Natalie wanted to say something while hating to intrude, so hovered just out of his sight line, waiting for her moment.

“Which makes you a unique individual, to be sure. I wonder what happened to you? Were you made evil, or born evil? It raises the inevitable question of nature or nurture.” He paused to bat bugs away from the small glowing screen. “And I have to say, as unscientific as my opinion is, it
must
be nature. Because I am who I am, and Rake is who he is. If it were nurture, we would both be terrible. But it's nature, because only Rake is terrible.”

“What are you doing?” She blurted it without thinking and, startled, he dropped his tablet.
Oh, boy.
It was so dark out, she really hoped he hadn't dropped it in a pile of—

“Son of a
bitch
.”

“Maybe it's just mud?”

Blake groaned and stooped to pick up his tablet. “It hasn't rained for a week.”

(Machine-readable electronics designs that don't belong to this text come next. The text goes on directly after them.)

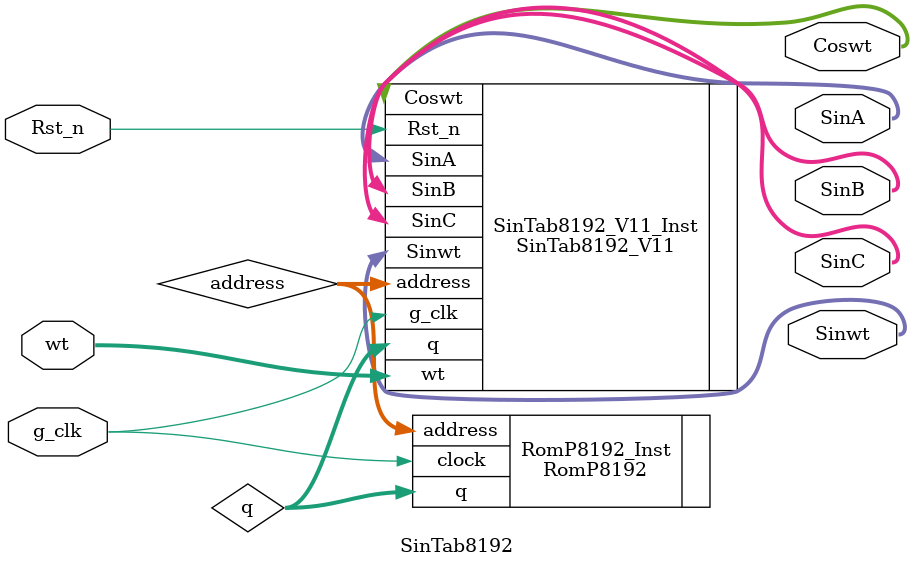
<source format=v>



module SinTab8192 
          (
           input g_clk,
           input Rst_n,
           input [12:0] wt,
           output [11:0] Sinwt,
           output [11:0] Coswt,
			  output [11:0] SinA,
			  output [11:0] SinB,
			  output [11:0] SinC
			  );
			 
wire [10:0]  address;			 
SinTab8192_V11  SinTab8192_V11_Inst
          (
           .g_clk( g_clk ),
           .Rst_n( Rst_n ),
           .wt( wt ),
           .q( q ),
           .address( address ),
           .Sinwt( Sinwt ),
           .Coswt( Coswt ),
           .SinA( SinA ),
           .SinB( SinB ),
           .SinC( SinC )
          );			 
			 
wire [11:0] q;
RomP8192  RomP8192_Inst
	(
	.address( address ),
	.clock( g_clk ),
	.q( q )
	);		 
			 
endmodule
</source>
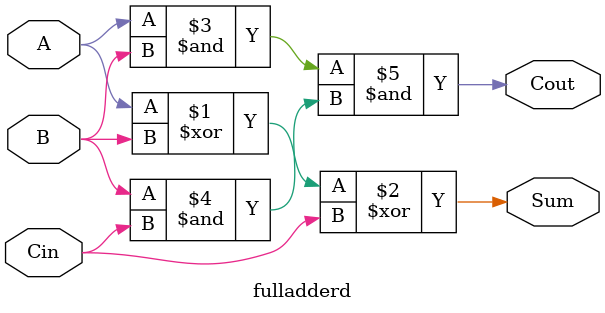
<source format=v>
module fulladderd(A,B,Cin,Sum,Cout);
input A,B,Cin;
output Sum,Cout;
assign Sum=A^B^Cin;
assign Cout=(A&B)&(B&Cin);
endmodule

</source>
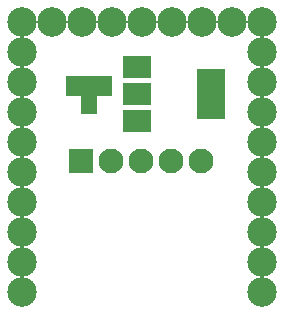
<source format=gbr>
G04 #@! TF.GenerationSoftware,KiCad,Pcbnew,(5.1.5)-3*
G04 #@! TF.CreationDate,2020-12-08T16:15:33+01:00*
G04 #@! TF.ProjectId,Microduino_UART,4d696372-6f64-4756-996e-6f5f55415254,0.0*
G04 #@! TF.SameCoordinates,Original*
G04 #@! TF.FileFunction,Soldermask,Top*
G04 #@! TF.FilePolarity,Negative*
%FSLAX46Y46*%
G04 Gerber Fmt 4.6, Leading zero omitted, Abs format (unit mm)*
G04 Created by KiCad (PCBNEW (5.1.5)-3) date 2020-12-08 16:15:33*
%MOMM*%
%LPD*%
G04 APERTURE LIST*
%ADD10R,1.370000X1.670000*%
%ADD11R,2.100000X2.100000*%
%ADD12C,2.100000*%
%ADD13C,2.500000*%
%ADD14R,2.400000X4.200000*%
%ADD15R,2.400000X1.900000*%
G04 APERTURE END LIST*
D10*
X145656300Y-70713600D03*
X146926300Y-70713600D03*
X148196300Y-70713600D03*
X146926300Y-72263600D03*
D11*
X146304000Y-77076300D03*
D12*
X148844000Y-77076300D03*
X151384000Y-77076300D03*
X156464000Y-77076300D03*
X153924000Y-77076300D03*
D13*
X161569400Y-67843400D03*
X161569400Y-70383400D03*
X161569400Y-72923400D03*
X161569400Y-75463400D03*
X161569400Y-78003400D03*
X161569400Y-80543400D03*
X161569400Y-83083400D03*
X161569400Y-85623400D03*
X161569400Y-88163400D03*
X161569400Y-65303400D03*
X159029400Y-65303400D03*
X156489400Y-65303400D03*
X153949400Y-65303400D03*
X151409400Y-65303400D03*
X148869400Y-65303400D03*
X146329400Y-65303400D03*
X143789400Y-65303400D03*
X141249400Y-65303400D03*
X141249400Y-67843400D03*
X141249400Y-70383400D03*
X141249400Y-72923400D03*
X141249400Y-75463400D03*
X141249400Y-78003400D03*
X141249400Y-80543400D03*
X141249400Y-83083400D03*
X141249400Y-85623400D03*
X141249400Y-88163400D03*
D14*
X157302600Y-71424800D03*
D15*
X151002600Y-71424800D03*
X151002600Y-73724800D03*
X151002600Y-69124800D03*
M02*

</source>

“I'm sorry; I didn't mean to startle you.”

“And I didn't mean to be startled.” He sighed and used part of his shirtsleeve to rub it-wasn't-mud off the screen, which had of course fallen screen-side down.

“We were wondering where you were.”

“No.” He had turned his back on Margaret of Anjou to give Natalie his full attention, which was startling and far too thrilling. “
You
wondered. Why?”

Because I think of you all the time. And not like how I used to think about running you down with the tractor. I mean, I still think that, but lately you've been naked in that fantasy.

She ignored the question. “Come into the house. Harry made that thing you like.”

“Haricots verts with poached eggs and tarragon vinaigrette?”

“The other thing you like.”

“Bacon and Swiss chard pasta?”

“No, the other—for God's sake,” she said, laughing a little. “Of course you're a foodie.”

“Harry,” he replied, putting a hand over his heart while looking reverent, which made her laugh harder, “is a phenomenal cook. He told me he wept when they quit publishing
Gourmet.
And I believed him.”

“Yep. He did. On and off for a week.” She smirked, remembering. “His wife was confused and pissed, which is why she's now his ex-wife.”

“And you have a wonderful laugh.”

Pleased, she thanked him.

“It comes perilously close to being shrill, but it's redeemed by how your eyes get crinkly when you giggle.”

“Dammit! You just can't let a compliment be a compliment, can you?”

“You and my mother,” he sighed, “are of like mind.”

“Yeah, yeah.”
Weird. The thought of having something in common with Shannah Banaan. Disturbing.
“Time to quit. Let's go in.”

He'd been squinting at Natalie in the low light but nodded and came with her willingly enough. Halfway back to the house he cleared his throat.

“I am aware that on short acquaintance you dislike me,” he began, then paused. “Ah. Thank you for not disagreeing.”